** Opening Quoted passage block **

Overview

Over the past year, justbus-rs has pretty much remained stagnant and there wasn't much changes to the codebase and internals of it. However, this year I would like to add more modularity to the project to enable people to choose between the caching strategies they want due to the fact that some caching strategies may work better with a different type of cpu.

Upgrading to actix-web 3.0

With the release of actix-web 3.0, I have decided that upgrading to the latest version will definitely benefit justbus-rs as there are many improvements within actix especially code safety. A lot of unsafe code blocks have been removed and this will also ensure that justbus-rs is less likely to run into weird safety issues. However, since a lot of unsafe blocks have been removed, that may have impacted performance in some way, BUT having a safer implementation is more desirable than a faster one with hidden bugs due to usage of unsafe.

Logging

For v0.3.0, you can enable logging by passing the feature flag logging to enable logging via env_logger crate. At the current moment I haven't really take a look at other logging alternatives but this shall suffice. Do note that logging has huge performance overhead since it's writing the logs to stdout. In the future I may try exploring other logging techniques which has lesser overhead.

TLS

If you want to enable TLS you can enable it via the tls flag. Internally it uses rustls as benchmarks suggests that they perform better than OpenSSL.

Different types of caching strategies

Currently I am looking different ways to implement the caching mechanism, however it is only limited to in-memory cache as I do not want any external communication which can be a bottleneck. The few ways I would like to cache the responses are

  • parking_lot::RwLock<HashMap<u32, String>> (More details below why I want to add this back)

** Closing Quoted passage block **

Brief 1 ▸ List every section heading in the justbus-rs post, in the order they appear.
Brief 2 ▸ Carry on writing the justbus-rs post from the point where it stops.

** Opening Record excerpts block **

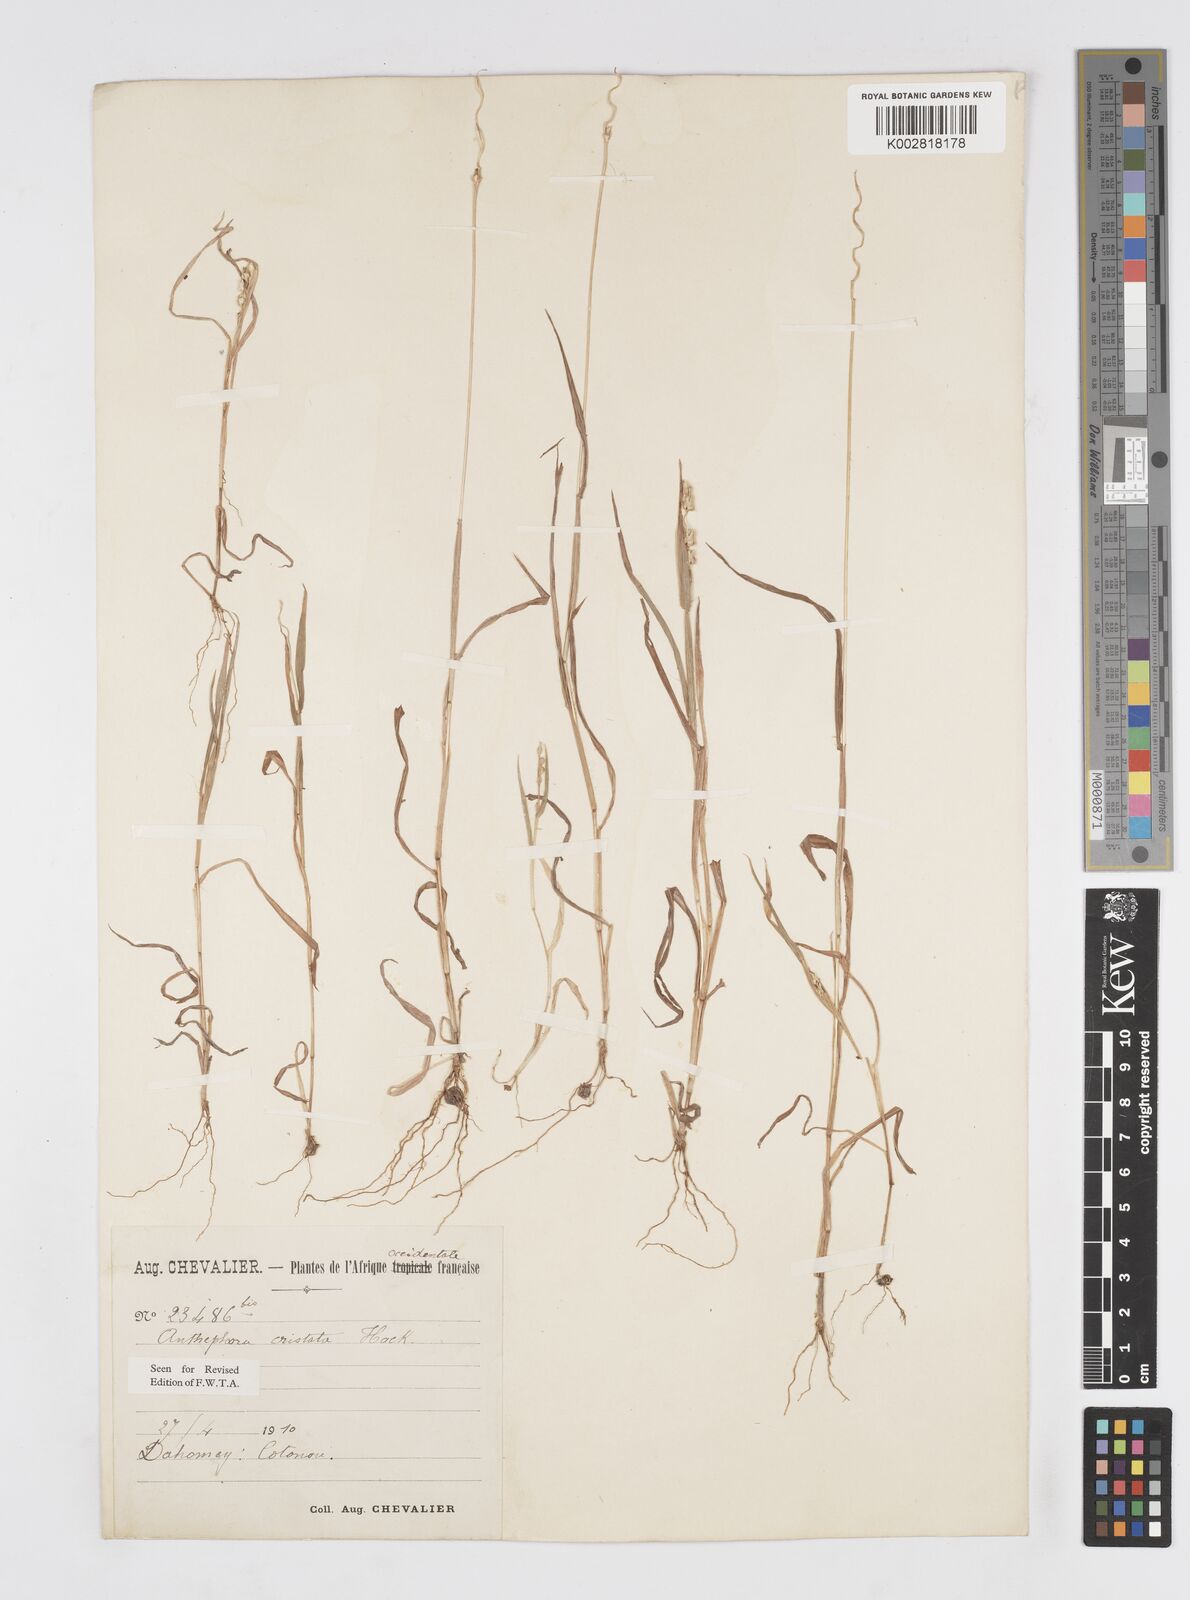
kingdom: Plantae
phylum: Tracheophyta
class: Liliopsida
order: Poales
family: Poaceae
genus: Anthephora
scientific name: Anthephora cristata
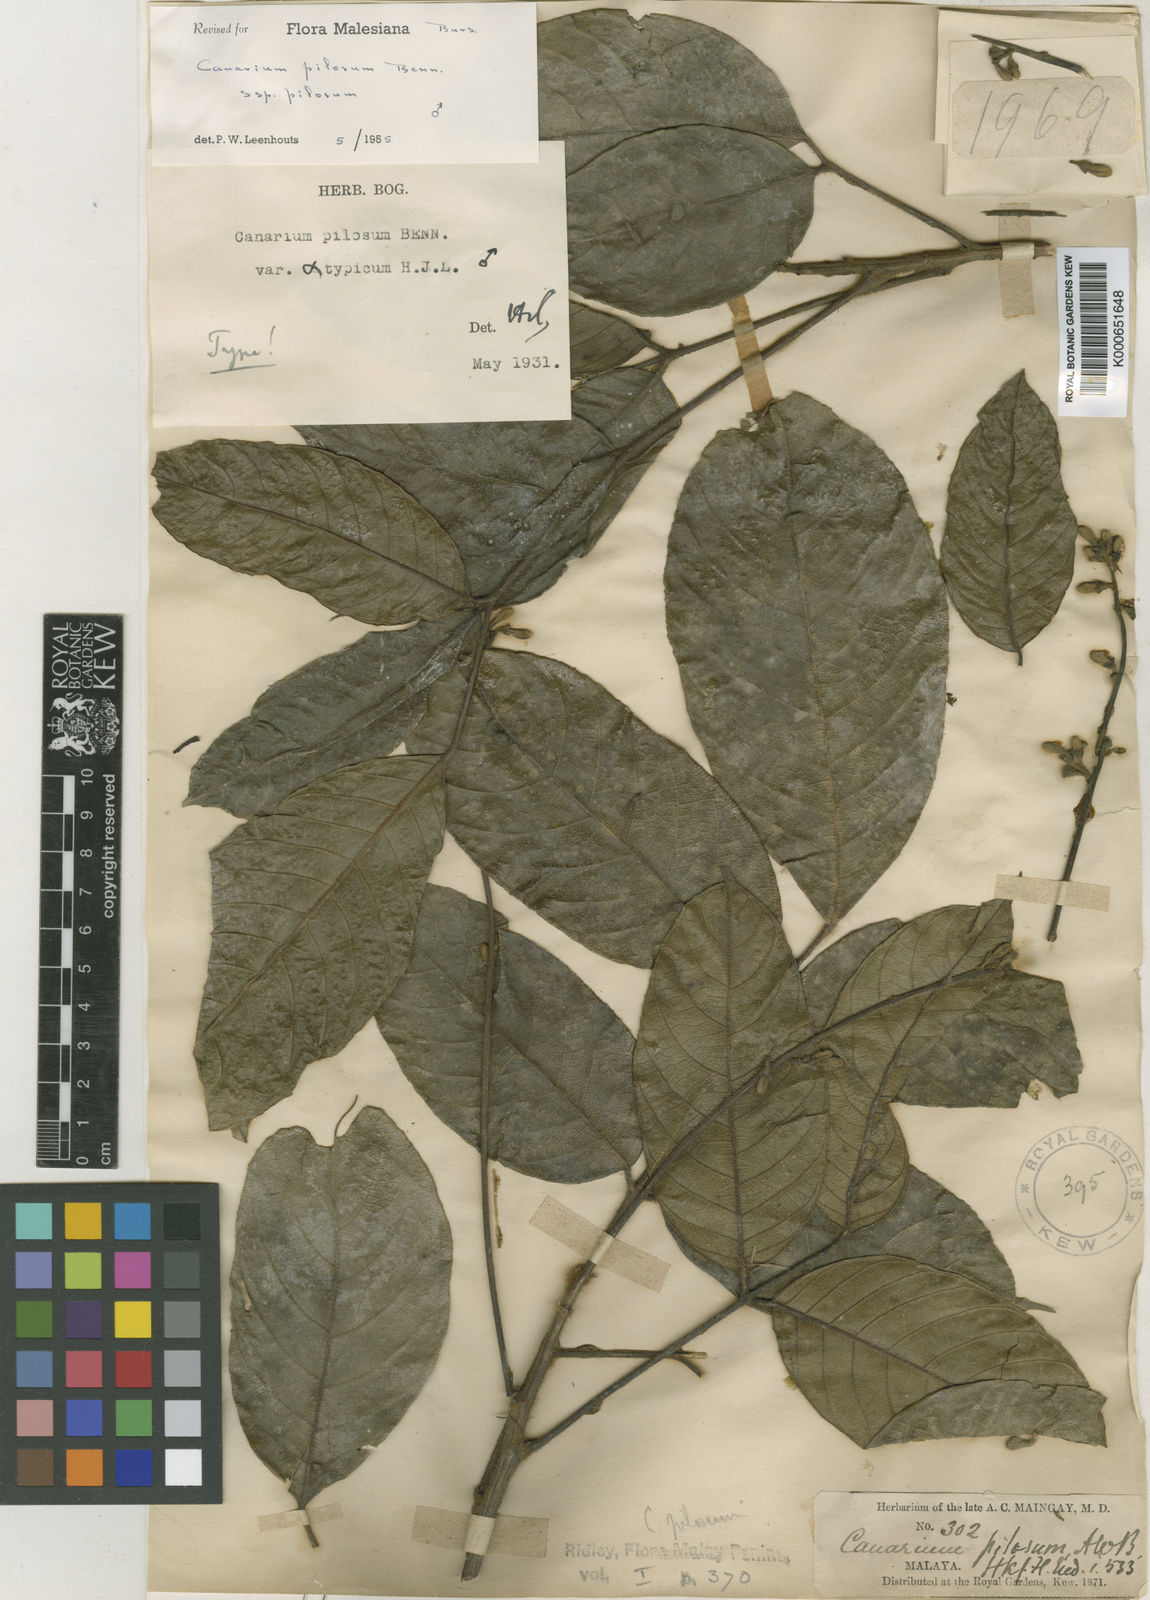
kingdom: Plantae
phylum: Tracheophyta
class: Magnoliopsida
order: Sapindales
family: Burseraceae
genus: Canarium
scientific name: Canarium pilosum
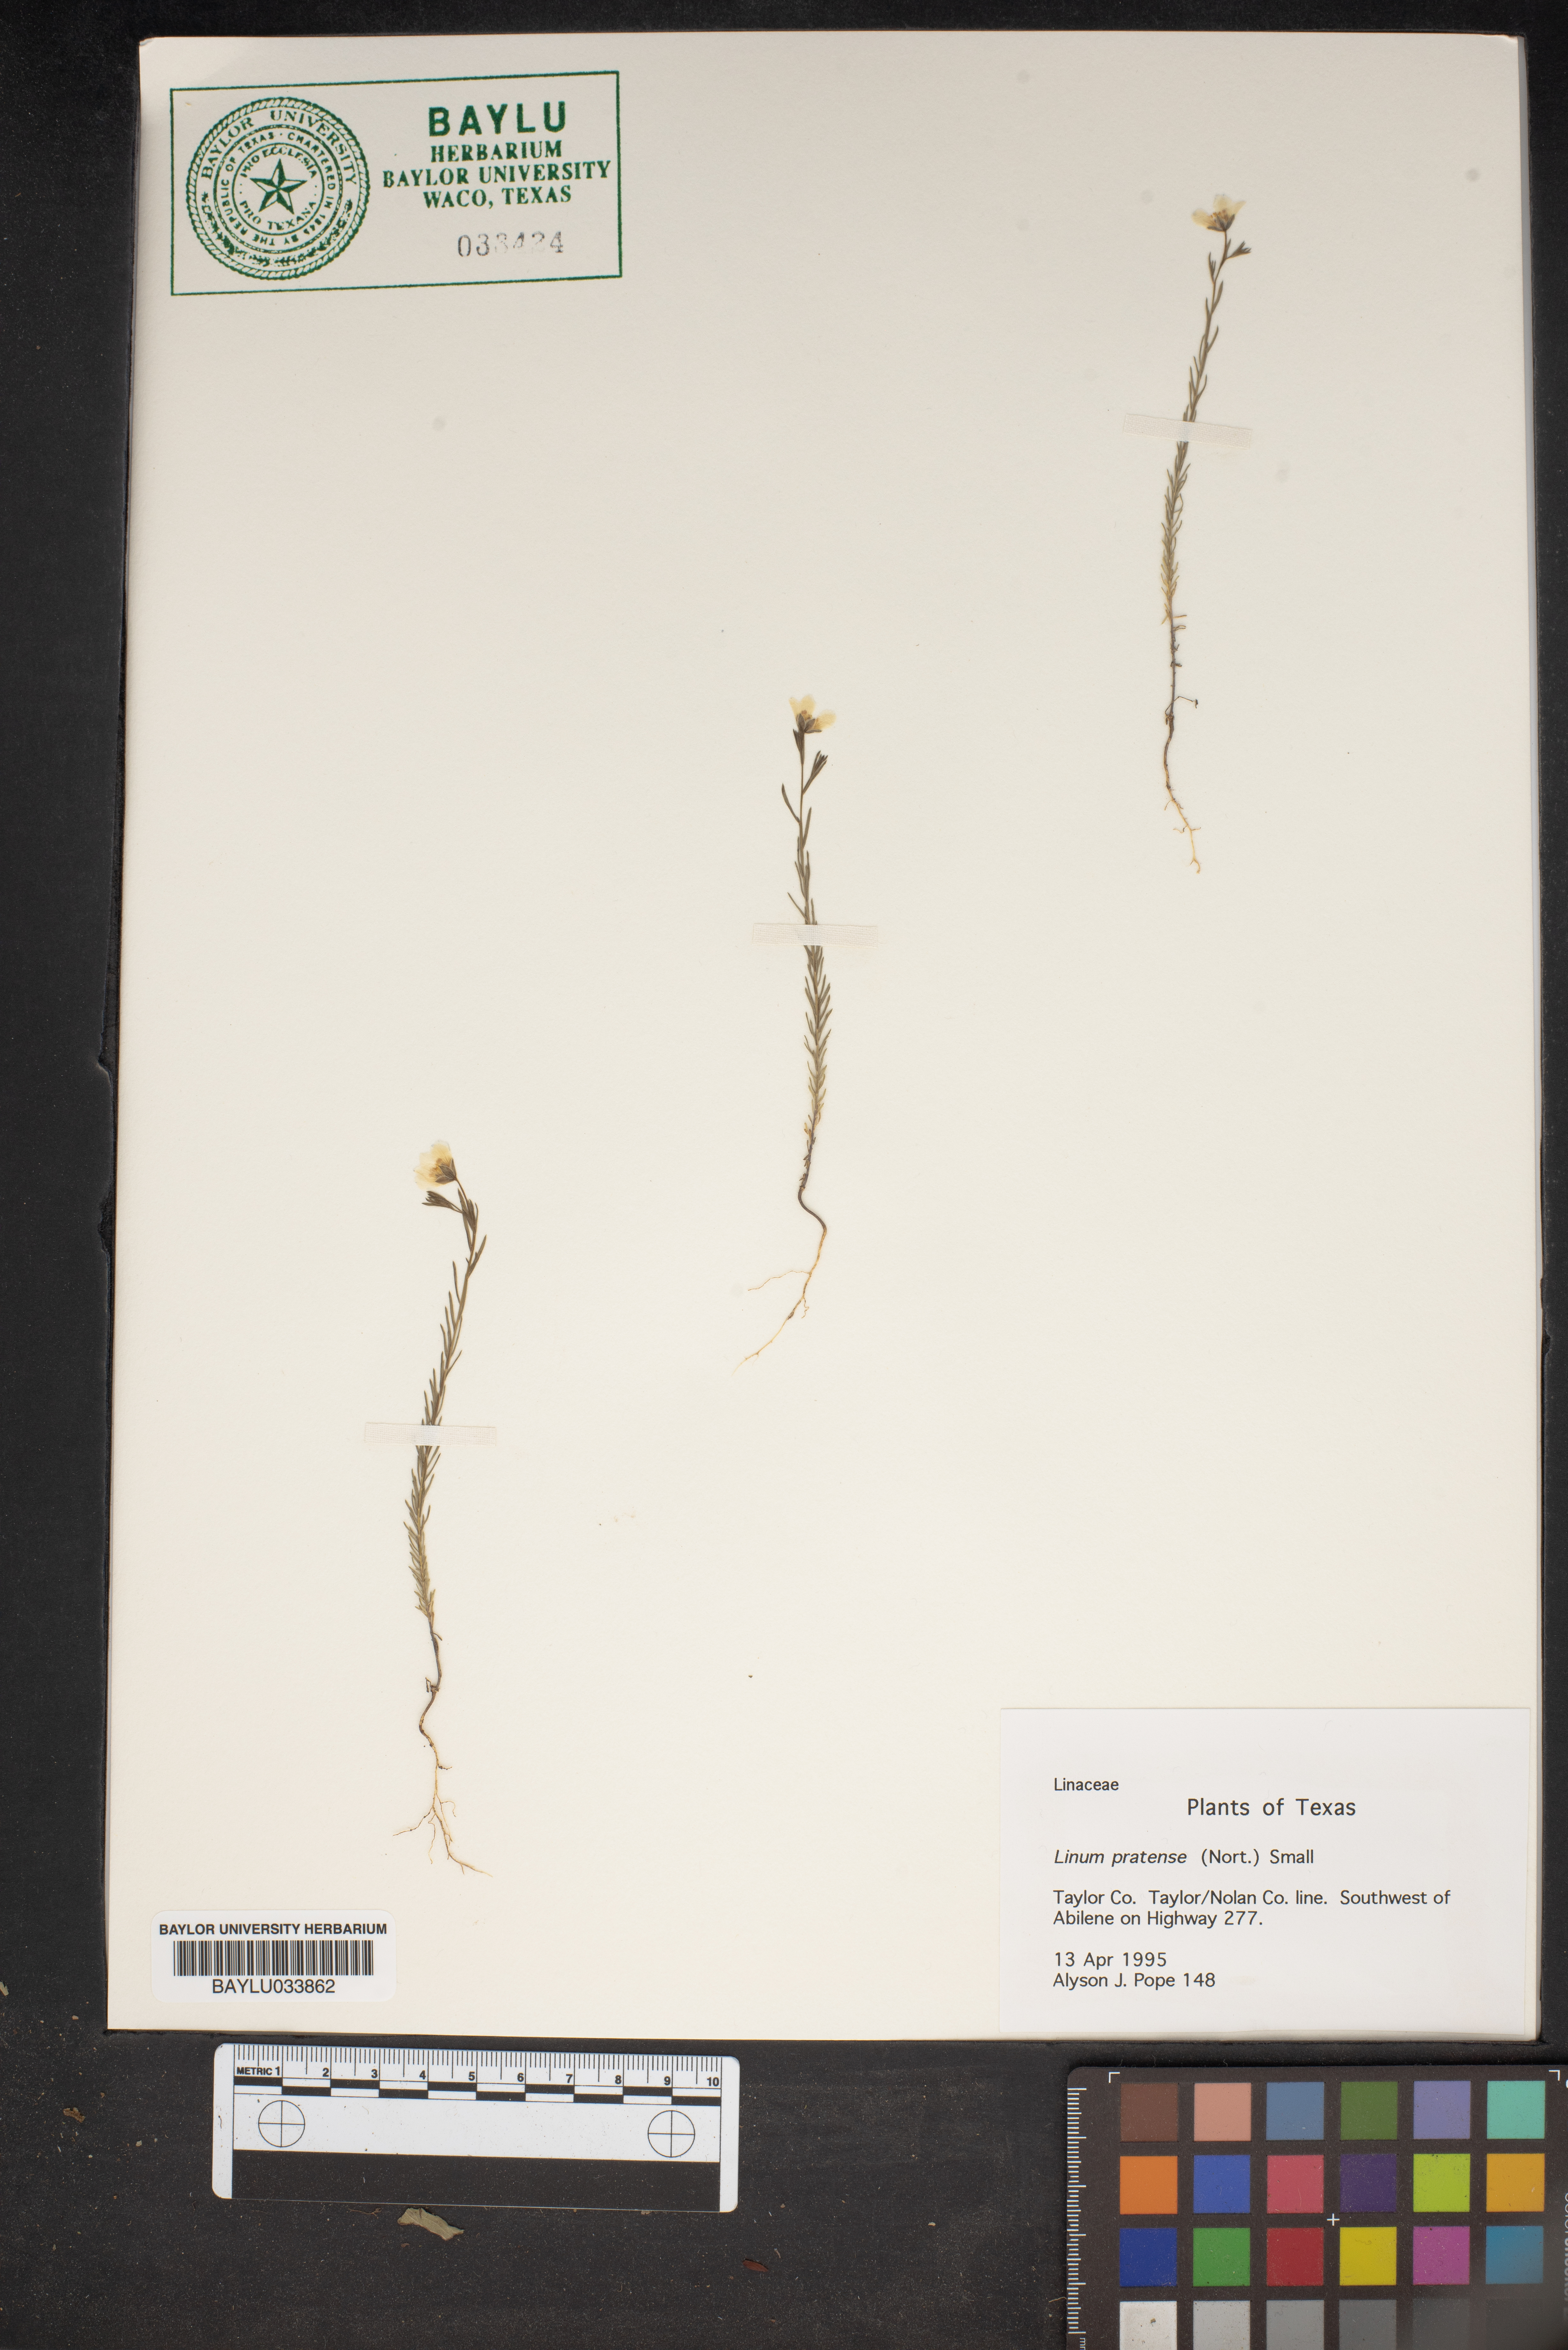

** Closing Record excerpts block **

Task response 1 ▸
Overview
Upgrading to actix-web 3.0
Logging
TLS
Different types of caching strategies

Task response 2 ▸
  • cht lock-free hashmap
  • Dashmap

All these features can be toggled using feature flags during compilation if the user wishes to change the default caching strategy.

RwLock<HashMap<u32>, String>

Initially, in my previous post, I mentioned that I removed this method to cache the responses. However, ever since I upgraded my machine to a Ryzen 3600, the performace of RwLock<HashMap<u32, String>> managed to reach the same or even better performance than cht. Honestly, I am not sure what causes the increase in performance, but I suspect the huge CPU cache and higher memory bandwidth has something to do with it. Unfortunately, I am unable to test this hypothesis as I already sold my old DDR3 ram that sits on the older Intel Z77 motherboard.

You can enable this feature via the swisstable. If the user wishes to take advantage of hardware lock elision, they can simply switch to the nightly compiler and compile with the nightly feature to enable it.

Cht lock-free hashmap and Dashmap

The current implementation uses cht as that was one of the few concurrent hashmap implementations that I can find during the early stages of justbus-rs. Cht option will still be available via the cht feature. Dashmap has been advertised as one of the fastest concurrent hashmap in rust with really fantastic benchmarks. For the next v0.3.0 of justbus-rs, Dashmap has been included via the dashmap feature.

Performance

Disclaimer, this benchmark is naive and YMMV. You should do your own testing as there are a lot of other variables that is purposely ommited for the sake of brevity. For the benchmarks we will be using the following machine

Personal Computer

  • CPU: Ryzen 3600 @ stock frequency (6 core processor)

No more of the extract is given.